### [Document passage]

I LIVE IN CENTRAL New Jersey. Within walking distance of my house are some McMansions—huge homes clustered together in new developments. I look at them and think, “Who cleans these things?”

I live in a three-bedroom ranch-style house with an unfinished basement and a two-car garage. My garage is filled with two cars and my tools. The basement is filled with my wife’s stuff. We bought the house when my wife was pregnant. Thirty-three years later, there are three people living in the house. It was big enough 33 years ago and it’s still big enough today. Why would I want more?

My neighborhood gets noisy during the week, especially in the summer months, because all my neighbors have a landscaping service to mow their lawns. Now, if they all hired the same service, the noise would be limited to a single day. But because all use different lawn services, the landscapers come on different days of the week. The result is that the roar of these high-powered grass-cutting hot rods fills my world five days a week. Meanwhile, I mow my lawn with my self-propelled Honda lawn mower.

### [Provided data]

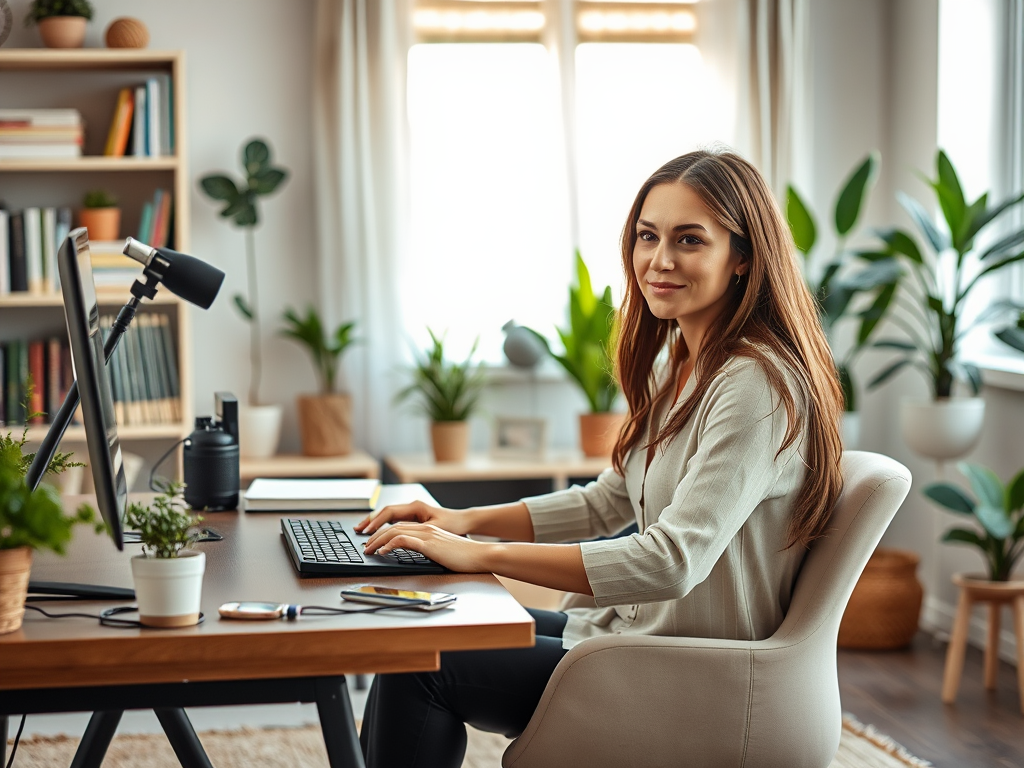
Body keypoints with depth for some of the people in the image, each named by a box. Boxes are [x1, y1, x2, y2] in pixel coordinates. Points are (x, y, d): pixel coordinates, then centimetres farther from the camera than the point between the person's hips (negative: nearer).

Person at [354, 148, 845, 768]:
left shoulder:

### [Description of the task]
Please quote the stretch of the New Jersey house passage from "I LIVE IN CENTRAL" through "I want more?" word for word. The listing comes from a different source than the text.

### [Solution for this problem]
I LIVE IN CENTRAL New Jersey. Within walking distance of my house are some McMansions—huge homes clustered together in new developments. I look at them and think, “Who cleans these things?”

I live in a three-bedroom ranch-style house with an unfinished basement and a two-car garage. My garage is filled with two cars and my tools. The basement is filled with my wife’s stuff. We bought the house when my wife was pregnant. Thirty-three years later, there are three people living in the house. It was big enough 33 years ago and it’s still big enough today. Why would I want more?